-- To do --
Using the data below, report how many lines hold the word "linejoin". Include nothing else in the reply.

-- Entries shown --
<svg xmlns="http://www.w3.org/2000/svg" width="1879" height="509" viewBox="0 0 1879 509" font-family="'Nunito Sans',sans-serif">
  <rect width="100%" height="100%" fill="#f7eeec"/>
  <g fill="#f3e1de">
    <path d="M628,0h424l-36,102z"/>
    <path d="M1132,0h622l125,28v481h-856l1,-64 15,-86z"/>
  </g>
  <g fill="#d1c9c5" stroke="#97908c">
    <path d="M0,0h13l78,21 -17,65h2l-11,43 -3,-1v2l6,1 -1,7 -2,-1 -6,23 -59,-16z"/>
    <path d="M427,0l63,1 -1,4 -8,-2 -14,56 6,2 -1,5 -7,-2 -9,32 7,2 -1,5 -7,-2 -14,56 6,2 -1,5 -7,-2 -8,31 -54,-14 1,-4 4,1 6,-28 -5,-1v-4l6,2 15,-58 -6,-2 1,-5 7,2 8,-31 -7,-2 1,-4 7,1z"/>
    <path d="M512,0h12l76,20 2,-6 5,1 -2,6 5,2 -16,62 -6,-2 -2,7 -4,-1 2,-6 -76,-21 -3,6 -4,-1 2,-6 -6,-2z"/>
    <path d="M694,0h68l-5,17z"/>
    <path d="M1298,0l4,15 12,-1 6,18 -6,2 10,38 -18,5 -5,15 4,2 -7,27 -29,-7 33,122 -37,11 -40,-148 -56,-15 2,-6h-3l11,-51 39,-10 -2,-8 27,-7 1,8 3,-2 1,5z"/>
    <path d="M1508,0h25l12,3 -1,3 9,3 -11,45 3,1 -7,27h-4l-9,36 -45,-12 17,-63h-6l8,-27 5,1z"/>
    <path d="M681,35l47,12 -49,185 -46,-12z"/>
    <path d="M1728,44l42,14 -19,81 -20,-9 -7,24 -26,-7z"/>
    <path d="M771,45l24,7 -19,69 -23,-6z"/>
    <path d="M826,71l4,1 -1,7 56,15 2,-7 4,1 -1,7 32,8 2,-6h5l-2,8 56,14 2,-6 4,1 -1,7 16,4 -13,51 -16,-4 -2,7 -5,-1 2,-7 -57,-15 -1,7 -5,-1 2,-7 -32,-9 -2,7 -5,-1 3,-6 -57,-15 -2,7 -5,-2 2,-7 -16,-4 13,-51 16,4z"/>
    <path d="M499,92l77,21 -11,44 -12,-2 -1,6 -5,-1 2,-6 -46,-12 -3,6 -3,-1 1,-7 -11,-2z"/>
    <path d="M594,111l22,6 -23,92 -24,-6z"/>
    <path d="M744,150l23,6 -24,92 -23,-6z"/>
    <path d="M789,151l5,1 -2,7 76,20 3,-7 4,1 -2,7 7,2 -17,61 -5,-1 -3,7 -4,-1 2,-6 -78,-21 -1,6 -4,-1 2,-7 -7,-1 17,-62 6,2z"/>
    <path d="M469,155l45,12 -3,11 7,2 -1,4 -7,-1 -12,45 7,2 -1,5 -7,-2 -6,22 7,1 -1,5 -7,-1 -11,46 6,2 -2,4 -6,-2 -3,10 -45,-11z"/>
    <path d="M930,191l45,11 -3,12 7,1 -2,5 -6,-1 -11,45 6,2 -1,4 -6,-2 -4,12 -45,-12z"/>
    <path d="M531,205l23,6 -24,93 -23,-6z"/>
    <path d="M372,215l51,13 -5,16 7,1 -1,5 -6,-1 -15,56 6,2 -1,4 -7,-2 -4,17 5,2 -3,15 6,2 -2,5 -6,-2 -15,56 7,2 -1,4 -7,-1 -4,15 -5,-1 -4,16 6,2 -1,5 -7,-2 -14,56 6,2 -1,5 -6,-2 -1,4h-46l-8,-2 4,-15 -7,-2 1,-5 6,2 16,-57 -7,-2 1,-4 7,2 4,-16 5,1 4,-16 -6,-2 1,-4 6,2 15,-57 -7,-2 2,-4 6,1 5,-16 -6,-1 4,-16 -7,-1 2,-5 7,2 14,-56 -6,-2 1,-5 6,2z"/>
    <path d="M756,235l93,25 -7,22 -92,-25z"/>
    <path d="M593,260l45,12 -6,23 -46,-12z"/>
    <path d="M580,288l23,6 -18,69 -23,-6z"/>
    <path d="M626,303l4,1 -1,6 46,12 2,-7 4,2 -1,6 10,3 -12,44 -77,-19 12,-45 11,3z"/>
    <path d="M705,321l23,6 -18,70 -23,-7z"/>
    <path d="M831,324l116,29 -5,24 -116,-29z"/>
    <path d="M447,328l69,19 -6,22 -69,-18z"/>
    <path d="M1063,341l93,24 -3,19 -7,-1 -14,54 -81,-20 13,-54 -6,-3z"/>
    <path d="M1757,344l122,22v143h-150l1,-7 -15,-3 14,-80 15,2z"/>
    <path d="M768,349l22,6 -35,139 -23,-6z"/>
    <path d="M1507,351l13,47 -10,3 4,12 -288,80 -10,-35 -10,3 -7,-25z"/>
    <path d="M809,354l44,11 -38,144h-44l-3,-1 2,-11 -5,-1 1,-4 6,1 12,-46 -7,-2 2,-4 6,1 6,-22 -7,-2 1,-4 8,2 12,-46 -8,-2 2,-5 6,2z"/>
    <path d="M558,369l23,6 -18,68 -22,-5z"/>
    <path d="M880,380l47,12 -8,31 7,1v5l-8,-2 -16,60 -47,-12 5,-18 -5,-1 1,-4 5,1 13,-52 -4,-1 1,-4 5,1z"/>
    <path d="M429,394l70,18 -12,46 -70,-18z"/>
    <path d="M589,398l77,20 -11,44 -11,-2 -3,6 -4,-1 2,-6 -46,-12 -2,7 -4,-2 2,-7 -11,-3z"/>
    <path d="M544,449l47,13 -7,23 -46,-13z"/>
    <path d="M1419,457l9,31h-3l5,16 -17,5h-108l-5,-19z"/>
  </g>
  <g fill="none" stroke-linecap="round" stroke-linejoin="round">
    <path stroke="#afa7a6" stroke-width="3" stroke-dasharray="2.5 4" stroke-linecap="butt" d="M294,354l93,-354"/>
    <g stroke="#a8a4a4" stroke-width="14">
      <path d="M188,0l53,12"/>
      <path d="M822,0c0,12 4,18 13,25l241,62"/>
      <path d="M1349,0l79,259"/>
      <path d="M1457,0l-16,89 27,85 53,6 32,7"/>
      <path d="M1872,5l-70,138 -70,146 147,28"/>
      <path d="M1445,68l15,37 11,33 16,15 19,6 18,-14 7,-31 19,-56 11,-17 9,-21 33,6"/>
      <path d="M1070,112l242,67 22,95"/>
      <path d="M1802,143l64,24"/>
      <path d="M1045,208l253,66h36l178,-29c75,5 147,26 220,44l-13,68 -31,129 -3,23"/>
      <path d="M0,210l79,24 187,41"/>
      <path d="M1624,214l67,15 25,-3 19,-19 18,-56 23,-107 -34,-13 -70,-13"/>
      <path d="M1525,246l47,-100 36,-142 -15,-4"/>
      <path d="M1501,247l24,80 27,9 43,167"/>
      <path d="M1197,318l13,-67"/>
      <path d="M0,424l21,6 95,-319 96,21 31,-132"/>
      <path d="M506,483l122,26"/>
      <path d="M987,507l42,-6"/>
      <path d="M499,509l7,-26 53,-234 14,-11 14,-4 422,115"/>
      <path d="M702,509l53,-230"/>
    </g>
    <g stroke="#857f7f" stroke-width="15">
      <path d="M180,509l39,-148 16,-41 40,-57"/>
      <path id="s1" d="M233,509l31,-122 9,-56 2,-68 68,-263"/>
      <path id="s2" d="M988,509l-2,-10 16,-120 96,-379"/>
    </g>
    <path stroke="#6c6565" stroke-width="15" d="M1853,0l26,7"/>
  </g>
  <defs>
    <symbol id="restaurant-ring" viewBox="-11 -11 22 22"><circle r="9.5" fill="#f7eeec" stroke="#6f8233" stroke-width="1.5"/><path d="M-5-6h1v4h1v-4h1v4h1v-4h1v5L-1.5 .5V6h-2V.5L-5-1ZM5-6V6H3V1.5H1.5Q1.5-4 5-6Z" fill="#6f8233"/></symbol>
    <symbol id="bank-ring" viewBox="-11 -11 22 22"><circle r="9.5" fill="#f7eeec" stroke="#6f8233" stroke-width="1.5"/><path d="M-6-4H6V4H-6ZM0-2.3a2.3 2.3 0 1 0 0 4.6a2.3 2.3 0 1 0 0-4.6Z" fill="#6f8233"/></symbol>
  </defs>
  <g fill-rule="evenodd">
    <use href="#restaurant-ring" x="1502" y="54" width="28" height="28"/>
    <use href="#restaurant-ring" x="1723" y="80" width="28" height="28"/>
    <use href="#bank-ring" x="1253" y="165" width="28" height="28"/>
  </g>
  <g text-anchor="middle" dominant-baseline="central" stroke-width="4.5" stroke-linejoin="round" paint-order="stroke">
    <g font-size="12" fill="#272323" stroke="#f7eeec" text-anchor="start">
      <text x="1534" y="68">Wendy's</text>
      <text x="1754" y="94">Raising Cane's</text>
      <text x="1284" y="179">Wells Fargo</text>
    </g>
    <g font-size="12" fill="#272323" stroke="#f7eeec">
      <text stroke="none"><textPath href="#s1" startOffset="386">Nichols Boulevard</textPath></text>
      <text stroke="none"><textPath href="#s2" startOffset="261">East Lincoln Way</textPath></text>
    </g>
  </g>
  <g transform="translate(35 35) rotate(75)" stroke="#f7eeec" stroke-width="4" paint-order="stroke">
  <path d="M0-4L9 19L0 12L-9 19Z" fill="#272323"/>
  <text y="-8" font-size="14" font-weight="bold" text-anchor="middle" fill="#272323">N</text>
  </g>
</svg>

-- Answer area --
2